Florida Governor Ron DeSantis on Monday signed a Republican-backed bill that bans classroom instruction on sexual orientation and gender identity for many young students, drawing swift criticism from companies, Democrats and advocacy groups.
The legislation, referred to by its opponents as the “don’t say gay” bill, has stirred national controversy and got attention during Sunday’s Oscars telecast amid an increasingly partisan debate over what schools should teach children about race and gender.
Formally called the “Parental Rights in Education” bill, the Florida measure bars classroom instruction on sexual orientation or gender identity for children in kindergarten through third grade, or from about ages 5-9, in public schools.
It also prohibits such teaching that “is not age appropriate or developmentally appropriate” for students in other grades.
Under the law, which takes effect on July 1, parents will be allowed to sue school districts they believe to be in violation.
“We will continue to recognize that in the state of Florida, parents have a fundamental role in the education, healthcare and well being of their children,” DeSantis told reporters on Monday. “I don’t care what big corporations say, here I stand. I’m not backing down.”

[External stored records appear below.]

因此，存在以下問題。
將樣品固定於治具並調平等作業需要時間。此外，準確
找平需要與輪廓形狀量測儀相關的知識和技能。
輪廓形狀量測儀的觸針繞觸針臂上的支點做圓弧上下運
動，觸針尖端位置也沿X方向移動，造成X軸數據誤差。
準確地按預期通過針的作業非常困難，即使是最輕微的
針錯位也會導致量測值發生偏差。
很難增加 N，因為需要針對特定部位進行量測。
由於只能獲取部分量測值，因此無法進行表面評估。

DeSantis, who is seeking re-election this year and is widely considered to be running for president in 2024, has joined other Republicans nationwide in calling for parents to have more control of what young children learn in school.

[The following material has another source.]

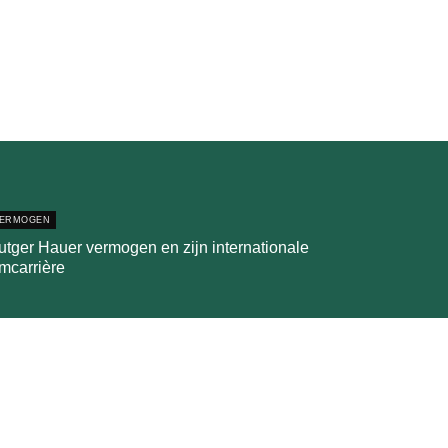
ERMOGEN
utger Hauer vermogen en zijn internationale
lmcarrière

The Republican governor signed the bill into law at a charter school in Spring Hill, north of Tampa, surrounded by young school children and parents who shared personal stories they said showed the new law is needed.
Students across Florida have protested the measure, and President Joe Biden previously called it “hateful.”

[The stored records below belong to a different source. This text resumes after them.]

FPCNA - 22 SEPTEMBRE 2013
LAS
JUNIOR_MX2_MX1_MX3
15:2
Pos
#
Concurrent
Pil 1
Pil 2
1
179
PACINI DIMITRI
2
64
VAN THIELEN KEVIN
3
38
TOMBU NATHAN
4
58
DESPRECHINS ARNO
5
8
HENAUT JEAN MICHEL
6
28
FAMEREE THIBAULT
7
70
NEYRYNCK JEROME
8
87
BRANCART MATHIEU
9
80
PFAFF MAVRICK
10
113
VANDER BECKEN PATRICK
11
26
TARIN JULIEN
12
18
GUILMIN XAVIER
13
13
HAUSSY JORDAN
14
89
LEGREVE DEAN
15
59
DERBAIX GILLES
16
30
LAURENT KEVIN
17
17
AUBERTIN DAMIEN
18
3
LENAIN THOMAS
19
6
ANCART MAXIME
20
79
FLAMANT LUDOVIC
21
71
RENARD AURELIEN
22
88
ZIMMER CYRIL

The hosts of the Oscars ceremony referenced the bill, while best actress winner Jessica Chastain in her acceptance speech denounced “discriminatory and bigoted” legislation sweeping the country.
After DeSantis signed the bill on Monday, a Walt Disney Co spokesperson said the legislation “should never have passed and should never have been signed into law. Our goal as a company is for this law to be repealed by the legislature or struck down in the courts.”
Walt Disney World in Orlando, Florida, is the company’s largest theme park. Its sprawling businesses also include movie studios, broadcast and cable television networks, streaming services, cruise lines and retail products.
Civil rights group Lambda Legal said it would challenge the law in court. “Our young people are not political pawns,” Chief Executive Kevin Jennings said in a statement.
The legislation has been criticized for the vagueness and complexity of some of its language. For example, it says that even discussion of gender identity and sexual orientation is prohibited “in certain grade levels or in a specified manner.”
The Florida Education Association, a teachers union, called the law a “political stunt” vulnerable to legal challenges.